うちには死人(しびと)宛の郵便物が届く。
ウチと言うか正しくは実家だけど。
亡くなって二十年近くになる大伯父宛の郵便物が毎月届く。
うちはちょっと面倒臭い家族の住み分けをしてたんだけど、大伯父が亡くなった後に大伯母を当家に迎えて世話をする事になり、私達家族の住んでた雑居ビルの向いのアパートを一部屋借りてそこに大伯母と姉が一緒に住む形にして、その時に大伯父名義の電話番号を持って来て使う事にしたのだ。
確か当時は電話番号(権利)も、申し込んでも中々直ぐに使えなかったとかだったのかな?
それで大伯母がそのまま引き継ぐ形で電話番号ごと引っ越して来た次第だったと思う。
電話の名義も変えずに大伯父の名前のままにしてたので、毎月の利用料金の明細が大伯父の名前宛で届く様になった。
大伯父は日本画家だった人で、本来の名前を改名して雅号を本名にしていて、その名前が洒落ていてとても好きだったからその名前が印刷された物を定期的に目にするのはなんだか嬉しかった。
その後大伯母も鬼籍に入ったが、電話番号はそのままその家で引き継いだ。
そして近くに別の部屋を借りて家族が移った時も姉が仕事用にとそのままその番号を使う事にしたので、そのまま同じ様に大伯父宛の郵便物は届き続け、更に数年が経った。
此処にどころかもうこの世に居ない人宛に毎月郵便物が届くのは変な話だなぁと思いつつも。
さて、そして昨年、引っ越す事になった姉がその番号を持って行く事になった。
大伯父名義の番号で、大伯父の家族は亡くなった大伯母だけで、二人の子供は幼い内に鬼籍に入ったとかで相続出来る人間は実際の所いない。
色々面倒なので孫って事にしておいてそのまま大伯父の名義のまま持ち出す事にしてたが、NTTからの確認電話でうっかり(略)で番号が引き継げなくなってしまったらしい。
大伯母は母の伯母に当たるが、名義は大伯父なので直接相続出来る権利が無いみたいで。
それで結局新しい番号を取る事になったんだけど、如何せんもう何年も前に亡くなった大伯父の名義の事なので、解約手続きすらも出来ないらしく。
先方の言う事には「電話料金の請求が来ても支払いをせずにそのまま無視して、最終的に料金滞納で回線を止めると言う方法を取って下さい」との事らしい。
これが昨秋位の話。
そして数ヶ月。
そろそろこのしびと宛の郵便物も滞る頃だろうか。
思えばこのバレンタイン時期が大伯父の命日だった気がする。

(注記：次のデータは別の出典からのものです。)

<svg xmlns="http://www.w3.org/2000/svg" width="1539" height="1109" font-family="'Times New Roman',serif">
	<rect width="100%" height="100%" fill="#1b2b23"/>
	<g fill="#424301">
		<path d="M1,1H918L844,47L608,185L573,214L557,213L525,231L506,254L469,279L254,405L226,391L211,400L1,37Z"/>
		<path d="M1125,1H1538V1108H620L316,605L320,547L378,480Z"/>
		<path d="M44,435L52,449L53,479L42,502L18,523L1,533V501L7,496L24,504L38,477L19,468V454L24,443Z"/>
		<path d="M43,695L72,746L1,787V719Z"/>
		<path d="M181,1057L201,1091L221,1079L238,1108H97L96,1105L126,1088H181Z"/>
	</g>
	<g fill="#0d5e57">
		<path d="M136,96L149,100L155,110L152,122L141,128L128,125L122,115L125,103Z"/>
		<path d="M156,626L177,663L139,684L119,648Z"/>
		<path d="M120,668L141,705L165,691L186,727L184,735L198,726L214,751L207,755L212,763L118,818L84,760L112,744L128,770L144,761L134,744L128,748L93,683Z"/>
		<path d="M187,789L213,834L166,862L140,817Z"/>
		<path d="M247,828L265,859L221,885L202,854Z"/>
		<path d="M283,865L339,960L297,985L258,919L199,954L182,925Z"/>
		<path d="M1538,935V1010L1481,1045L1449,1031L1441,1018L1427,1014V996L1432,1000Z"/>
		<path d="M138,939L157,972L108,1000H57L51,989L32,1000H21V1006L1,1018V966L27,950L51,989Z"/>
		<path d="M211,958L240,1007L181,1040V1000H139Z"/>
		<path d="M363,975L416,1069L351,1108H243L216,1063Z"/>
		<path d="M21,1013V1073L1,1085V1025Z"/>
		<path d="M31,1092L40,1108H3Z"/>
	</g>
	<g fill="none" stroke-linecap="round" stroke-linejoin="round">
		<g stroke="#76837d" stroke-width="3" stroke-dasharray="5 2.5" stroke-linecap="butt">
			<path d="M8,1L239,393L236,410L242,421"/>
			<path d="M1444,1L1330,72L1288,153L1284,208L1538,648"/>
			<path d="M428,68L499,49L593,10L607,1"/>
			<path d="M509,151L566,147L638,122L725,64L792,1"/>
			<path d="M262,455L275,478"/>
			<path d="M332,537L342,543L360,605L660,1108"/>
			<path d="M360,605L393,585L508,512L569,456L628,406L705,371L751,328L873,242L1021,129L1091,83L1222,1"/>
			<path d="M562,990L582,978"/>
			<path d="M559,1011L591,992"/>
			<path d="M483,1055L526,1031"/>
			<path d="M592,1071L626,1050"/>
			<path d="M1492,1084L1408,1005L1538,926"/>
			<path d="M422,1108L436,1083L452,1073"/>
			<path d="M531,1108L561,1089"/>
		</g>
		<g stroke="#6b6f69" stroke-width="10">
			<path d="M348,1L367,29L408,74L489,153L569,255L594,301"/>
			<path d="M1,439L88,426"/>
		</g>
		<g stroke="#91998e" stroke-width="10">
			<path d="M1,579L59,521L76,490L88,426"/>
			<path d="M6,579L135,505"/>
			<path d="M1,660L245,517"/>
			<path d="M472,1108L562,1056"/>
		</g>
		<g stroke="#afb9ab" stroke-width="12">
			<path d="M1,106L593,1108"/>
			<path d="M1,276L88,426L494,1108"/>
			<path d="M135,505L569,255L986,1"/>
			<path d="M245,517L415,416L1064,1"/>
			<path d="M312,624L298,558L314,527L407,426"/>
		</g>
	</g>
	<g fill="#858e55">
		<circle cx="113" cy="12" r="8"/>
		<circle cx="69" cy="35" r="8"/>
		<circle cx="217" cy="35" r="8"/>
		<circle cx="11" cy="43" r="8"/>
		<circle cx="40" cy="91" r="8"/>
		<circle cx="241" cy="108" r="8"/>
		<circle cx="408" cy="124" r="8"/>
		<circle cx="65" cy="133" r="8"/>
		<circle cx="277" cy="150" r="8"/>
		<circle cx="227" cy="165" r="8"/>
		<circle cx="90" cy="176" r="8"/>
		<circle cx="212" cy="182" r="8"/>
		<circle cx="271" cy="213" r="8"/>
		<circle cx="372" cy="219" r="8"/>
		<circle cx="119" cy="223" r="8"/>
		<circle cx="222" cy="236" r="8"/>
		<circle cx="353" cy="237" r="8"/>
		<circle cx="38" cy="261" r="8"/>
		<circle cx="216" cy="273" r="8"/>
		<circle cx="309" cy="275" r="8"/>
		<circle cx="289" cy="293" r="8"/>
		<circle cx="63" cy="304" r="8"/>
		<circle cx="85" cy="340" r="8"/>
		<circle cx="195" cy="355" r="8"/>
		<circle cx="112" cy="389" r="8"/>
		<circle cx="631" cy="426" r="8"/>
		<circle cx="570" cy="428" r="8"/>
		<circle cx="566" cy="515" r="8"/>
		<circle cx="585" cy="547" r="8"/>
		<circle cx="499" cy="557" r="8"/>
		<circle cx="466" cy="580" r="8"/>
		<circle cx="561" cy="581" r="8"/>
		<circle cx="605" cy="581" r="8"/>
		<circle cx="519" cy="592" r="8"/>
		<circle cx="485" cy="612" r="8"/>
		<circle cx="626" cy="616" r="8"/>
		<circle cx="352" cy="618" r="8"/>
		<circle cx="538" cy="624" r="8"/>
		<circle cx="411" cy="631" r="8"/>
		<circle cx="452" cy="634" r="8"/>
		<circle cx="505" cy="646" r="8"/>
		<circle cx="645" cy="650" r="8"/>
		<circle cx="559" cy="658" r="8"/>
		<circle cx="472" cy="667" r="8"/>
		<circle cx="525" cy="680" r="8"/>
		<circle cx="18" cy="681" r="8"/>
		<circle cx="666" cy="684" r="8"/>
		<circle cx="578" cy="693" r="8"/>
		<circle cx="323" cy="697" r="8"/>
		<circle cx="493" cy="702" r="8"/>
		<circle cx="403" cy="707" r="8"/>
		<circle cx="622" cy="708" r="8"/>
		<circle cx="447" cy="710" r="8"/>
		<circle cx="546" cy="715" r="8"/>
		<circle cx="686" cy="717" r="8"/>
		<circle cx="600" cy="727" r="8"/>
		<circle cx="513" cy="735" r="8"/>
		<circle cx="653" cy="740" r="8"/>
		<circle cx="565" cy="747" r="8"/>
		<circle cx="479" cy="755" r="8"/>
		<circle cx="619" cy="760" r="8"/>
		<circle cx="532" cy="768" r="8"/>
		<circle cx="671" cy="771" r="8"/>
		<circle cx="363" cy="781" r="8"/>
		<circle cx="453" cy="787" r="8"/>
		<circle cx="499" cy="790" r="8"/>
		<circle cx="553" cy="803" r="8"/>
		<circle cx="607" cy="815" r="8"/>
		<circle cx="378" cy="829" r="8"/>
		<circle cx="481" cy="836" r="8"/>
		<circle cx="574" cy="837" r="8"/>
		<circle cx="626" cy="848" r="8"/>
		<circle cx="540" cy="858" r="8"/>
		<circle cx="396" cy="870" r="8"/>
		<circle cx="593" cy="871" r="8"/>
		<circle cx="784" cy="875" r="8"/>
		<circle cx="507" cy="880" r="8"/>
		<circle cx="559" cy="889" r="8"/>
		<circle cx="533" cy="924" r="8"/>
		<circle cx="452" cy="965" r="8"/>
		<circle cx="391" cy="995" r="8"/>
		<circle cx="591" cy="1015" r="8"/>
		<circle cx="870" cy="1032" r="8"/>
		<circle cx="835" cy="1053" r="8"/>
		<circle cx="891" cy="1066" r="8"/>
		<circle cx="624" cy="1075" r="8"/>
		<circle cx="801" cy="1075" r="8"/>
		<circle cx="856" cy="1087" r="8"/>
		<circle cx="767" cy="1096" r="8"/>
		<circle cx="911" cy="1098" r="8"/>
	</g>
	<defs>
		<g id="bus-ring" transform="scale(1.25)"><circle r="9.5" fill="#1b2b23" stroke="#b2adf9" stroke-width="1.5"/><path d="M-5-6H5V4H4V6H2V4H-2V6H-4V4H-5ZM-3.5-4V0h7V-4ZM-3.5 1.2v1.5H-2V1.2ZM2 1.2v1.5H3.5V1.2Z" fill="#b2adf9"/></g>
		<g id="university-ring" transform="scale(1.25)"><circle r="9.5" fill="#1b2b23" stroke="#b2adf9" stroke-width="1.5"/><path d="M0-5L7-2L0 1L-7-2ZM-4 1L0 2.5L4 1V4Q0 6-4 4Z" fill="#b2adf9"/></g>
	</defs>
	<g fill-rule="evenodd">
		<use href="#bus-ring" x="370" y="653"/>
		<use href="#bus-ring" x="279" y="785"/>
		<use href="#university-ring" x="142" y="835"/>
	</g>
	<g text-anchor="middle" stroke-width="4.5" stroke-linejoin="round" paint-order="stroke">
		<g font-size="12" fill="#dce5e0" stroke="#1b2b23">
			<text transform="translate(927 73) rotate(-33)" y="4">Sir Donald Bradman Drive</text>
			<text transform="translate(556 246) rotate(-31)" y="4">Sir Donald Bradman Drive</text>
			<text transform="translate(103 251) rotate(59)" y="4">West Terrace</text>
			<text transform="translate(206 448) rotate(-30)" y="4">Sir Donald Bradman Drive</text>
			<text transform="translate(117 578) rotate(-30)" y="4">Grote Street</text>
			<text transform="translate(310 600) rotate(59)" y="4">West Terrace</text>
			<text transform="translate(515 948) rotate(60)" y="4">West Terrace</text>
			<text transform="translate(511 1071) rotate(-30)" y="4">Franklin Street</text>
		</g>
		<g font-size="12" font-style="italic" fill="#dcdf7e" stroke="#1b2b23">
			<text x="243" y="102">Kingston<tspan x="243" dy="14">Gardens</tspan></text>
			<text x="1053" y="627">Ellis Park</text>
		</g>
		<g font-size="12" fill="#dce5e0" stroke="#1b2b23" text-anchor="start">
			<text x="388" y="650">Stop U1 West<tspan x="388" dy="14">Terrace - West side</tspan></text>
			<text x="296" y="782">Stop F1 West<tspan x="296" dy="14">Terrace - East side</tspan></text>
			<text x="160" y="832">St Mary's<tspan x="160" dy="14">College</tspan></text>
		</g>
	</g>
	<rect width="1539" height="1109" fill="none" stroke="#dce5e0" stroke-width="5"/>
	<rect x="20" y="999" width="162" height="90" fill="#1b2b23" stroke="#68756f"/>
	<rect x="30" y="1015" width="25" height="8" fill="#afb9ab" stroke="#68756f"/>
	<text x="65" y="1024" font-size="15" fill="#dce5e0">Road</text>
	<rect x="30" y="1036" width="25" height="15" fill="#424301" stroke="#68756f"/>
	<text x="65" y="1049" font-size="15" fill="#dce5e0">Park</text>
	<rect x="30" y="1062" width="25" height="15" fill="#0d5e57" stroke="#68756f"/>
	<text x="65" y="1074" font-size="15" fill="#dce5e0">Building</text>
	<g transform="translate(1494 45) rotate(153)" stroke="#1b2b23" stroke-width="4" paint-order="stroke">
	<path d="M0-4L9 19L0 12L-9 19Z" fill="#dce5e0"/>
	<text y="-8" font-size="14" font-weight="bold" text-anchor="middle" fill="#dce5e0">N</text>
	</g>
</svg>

(と言うかバレンタインディだったはず…)
大伯父宛の郵便物は絶えるだろうけど、私の部屋には大伯父の描いた絵が飾られている。
私の大好きな桔梗の絵。
そこには大伯父の署名も入っている。勿論あの私の大好きな雅号だ。
こうして私はまだその名前を目にし続ける事が出来るようである。